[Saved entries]
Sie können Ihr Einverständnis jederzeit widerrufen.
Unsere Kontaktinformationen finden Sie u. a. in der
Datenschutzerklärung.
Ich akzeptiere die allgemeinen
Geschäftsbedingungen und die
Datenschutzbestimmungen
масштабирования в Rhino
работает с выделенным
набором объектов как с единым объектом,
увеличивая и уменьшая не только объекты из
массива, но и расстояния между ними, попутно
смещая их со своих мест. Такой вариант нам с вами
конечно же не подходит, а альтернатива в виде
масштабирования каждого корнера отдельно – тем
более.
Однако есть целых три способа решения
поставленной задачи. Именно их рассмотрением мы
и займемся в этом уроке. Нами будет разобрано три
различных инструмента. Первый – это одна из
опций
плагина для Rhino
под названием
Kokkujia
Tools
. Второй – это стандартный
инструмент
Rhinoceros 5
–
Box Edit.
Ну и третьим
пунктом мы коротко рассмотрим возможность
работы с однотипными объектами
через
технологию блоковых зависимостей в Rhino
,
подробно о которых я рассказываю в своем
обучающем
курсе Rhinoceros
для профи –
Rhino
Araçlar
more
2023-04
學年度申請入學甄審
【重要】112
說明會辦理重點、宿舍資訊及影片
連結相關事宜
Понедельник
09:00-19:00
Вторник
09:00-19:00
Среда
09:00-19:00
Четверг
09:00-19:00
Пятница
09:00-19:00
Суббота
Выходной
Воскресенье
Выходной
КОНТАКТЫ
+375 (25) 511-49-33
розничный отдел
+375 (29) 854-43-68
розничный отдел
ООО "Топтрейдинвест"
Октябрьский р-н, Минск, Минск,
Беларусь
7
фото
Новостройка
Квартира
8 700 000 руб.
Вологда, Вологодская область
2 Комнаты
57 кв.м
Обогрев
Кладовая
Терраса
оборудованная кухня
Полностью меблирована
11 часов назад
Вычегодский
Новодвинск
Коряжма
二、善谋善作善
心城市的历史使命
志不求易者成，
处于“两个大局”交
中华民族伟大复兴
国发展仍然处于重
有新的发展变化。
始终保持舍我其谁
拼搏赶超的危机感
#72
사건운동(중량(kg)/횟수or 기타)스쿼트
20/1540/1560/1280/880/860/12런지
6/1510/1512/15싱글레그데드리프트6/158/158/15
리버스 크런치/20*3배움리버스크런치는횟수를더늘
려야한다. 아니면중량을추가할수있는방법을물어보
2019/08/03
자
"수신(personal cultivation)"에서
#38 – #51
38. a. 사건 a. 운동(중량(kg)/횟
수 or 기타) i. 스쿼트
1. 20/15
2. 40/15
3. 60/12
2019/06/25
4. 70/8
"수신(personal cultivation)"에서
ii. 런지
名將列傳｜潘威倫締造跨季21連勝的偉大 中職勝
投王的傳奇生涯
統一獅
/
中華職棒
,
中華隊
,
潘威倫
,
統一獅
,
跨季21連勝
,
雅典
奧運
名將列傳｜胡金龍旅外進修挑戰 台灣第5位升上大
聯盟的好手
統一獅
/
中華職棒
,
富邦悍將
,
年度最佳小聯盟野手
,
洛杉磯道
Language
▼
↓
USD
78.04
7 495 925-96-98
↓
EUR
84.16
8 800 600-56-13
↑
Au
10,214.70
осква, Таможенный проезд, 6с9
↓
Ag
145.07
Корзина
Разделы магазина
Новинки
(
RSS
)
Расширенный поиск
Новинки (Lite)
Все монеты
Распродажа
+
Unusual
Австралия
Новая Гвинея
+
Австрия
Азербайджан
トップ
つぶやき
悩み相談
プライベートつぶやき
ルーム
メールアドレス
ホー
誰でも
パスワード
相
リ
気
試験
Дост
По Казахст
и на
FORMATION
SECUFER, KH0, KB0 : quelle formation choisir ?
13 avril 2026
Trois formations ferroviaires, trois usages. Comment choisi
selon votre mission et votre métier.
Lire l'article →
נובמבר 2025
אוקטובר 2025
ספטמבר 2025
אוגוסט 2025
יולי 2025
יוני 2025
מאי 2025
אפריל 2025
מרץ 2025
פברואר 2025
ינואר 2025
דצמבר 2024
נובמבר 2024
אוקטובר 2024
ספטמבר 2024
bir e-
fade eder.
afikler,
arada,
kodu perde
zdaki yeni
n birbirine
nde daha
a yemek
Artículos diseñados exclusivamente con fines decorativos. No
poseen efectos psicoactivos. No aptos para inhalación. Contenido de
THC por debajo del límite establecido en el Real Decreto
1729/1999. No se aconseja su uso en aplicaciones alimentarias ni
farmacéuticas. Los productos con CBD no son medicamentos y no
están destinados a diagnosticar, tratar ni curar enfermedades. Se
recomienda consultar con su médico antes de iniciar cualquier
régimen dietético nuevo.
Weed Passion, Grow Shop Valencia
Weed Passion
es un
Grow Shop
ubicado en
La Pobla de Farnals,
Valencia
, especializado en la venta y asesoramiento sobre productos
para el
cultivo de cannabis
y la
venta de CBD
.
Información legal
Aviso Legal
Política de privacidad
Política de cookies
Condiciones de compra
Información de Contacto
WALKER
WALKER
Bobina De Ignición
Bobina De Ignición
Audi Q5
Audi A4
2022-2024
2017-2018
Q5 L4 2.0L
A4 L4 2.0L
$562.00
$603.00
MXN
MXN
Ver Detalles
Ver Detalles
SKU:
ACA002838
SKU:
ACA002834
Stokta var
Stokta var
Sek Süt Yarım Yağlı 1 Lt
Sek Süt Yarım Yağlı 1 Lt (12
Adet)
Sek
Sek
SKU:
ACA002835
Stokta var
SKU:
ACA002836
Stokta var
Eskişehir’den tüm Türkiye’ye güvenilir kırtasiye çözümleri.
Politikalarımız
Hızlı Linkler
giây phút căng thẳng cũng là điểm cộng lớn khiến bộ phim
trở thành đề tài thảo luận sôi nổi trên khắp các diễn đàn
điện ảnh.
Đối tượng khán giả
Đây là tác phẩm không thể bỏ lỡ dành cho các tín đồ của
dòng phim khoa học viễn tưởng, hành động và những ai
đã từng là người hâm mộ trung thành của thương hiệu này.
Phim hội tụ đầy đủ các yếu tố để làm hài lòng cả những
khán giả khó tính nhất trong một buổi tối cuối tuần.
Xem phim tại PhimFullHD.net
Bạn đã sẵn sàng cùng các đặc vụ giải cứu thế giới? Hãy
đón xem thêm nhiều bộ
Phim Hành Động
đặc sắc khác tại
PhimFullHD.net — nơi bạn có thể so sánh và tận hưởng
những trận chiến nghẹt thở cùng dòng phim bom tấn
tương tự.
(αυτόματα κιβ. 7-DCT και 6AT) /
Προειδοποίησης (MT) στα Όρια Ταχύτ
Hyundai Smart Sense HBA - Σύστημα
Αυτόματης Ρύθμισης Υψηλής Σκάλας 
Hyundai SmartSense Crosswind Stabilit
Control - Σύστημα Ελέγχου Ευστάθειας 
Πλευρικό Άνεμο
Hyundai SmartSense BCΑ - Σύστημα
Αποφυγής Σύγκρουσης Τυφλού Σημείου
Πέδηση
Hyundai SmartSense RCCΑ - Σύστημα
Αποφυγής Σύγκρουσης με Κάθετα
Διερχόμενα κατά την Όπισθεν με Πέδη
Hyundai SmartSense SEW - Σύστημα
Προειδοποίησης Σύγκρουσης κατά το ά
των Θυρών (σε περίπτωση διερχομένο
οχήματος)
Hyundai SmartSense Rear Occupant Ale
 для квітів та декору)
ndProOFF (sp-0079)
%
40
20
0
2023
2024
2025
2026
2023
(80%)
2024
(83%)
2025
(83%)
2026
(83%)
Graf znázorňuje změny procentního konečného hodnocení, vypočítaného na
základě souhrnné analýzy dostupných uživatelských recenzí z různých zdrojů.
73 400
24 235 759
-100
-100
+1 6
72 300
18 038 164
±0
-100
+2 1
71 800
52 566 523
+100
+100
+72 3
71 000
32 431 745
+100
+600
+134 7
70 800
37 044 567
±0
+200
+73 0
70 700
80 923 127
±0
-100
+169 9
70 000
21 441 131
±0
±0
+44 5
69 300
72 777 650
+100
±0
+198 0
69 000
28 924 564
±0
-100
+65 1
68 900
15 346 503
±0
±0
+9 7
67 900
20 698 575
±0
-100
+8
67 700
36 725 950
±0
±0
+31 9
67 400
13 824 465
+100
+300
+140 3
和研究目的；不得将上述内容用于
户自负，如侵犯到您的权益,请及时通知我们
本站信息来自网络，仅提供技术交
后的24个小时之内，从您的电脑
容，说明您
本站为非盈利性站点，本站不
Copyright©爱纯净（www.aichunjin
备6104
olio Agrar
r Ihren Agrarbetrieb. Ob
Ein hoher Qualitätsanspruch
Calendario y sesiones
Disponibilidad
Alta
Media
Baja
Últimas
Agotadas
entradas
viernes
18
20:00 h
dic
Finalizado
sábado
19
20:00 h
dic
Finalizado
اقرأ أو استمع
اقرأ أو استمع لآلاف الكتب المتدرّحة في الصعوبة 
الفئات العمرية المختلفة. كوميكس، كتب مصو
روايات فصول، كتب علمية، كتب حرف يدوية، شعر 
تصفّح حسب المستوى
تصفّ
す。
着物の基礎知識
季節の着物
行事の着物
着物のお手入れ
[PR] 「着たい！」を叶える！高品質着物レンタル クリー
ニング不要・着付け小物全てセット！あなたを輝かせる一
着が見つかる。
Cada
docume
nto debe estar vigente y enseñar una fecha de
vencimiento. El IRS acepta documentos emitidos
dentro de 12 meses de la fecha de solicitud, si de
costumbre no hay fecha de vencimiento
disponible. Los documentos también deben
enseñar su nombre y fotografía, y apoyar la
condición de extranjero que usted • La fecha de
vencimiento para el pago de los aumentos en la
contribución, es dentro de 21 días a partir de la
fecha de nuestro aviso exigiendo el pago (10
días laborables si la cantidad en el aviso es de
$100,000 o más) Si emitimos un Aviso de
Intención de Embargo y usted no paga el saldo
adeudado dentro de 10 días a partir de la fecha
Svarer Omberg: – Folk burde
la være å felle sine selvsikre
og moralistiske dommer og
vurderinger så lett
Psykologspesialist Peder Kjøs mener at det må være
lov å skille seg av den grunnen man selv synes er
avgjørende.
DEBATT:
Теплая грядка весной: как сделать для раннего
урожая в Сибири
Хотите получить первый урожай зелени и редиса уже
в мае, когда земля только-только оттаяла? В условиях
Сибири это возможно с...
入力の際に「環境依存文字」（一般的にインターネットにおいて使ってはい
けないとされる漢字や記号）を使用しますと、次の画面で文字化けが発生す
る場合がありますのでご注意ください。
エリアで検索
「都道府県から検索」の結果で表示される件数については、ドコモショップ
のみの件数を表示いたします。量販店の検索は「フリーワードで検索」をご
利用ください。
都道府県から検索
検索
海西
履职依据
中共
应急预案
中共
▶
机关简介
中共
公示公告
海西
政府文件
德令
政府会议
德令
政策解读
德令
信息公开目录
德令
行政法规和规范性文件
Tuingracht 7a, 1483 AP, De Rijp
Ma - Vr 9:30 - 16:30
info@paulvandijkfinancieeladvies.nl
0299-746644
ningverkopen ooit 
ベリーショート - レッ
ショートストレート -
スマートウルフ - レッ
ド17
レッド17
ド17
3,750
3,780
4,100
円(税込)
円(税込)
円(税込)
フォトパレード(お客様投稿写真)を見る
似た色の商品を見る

> **Work instructions**
Extract the lines of the items from the very first one through the line containing "смещая их со", and repeat them without any change.

> **The completed task**
Sie können Ihr Einverständnis jederzeit widerrufen.
Unsere Kontaktinformationen finden Sie u. a. in der
Datenschutzerklärung.
Ich akzeptiere die allgemeinen
Geschäftsbedingungen und die
Datenschutzbestimmungen
масштабирования в Rhino
работает с выделенным
набором объектов как с единым объектом,
увеличивая и уменьшая не только объекты из
массива, но и расстояния между ними, попутно
смещая их со своих мест. Такой вариант нам с вами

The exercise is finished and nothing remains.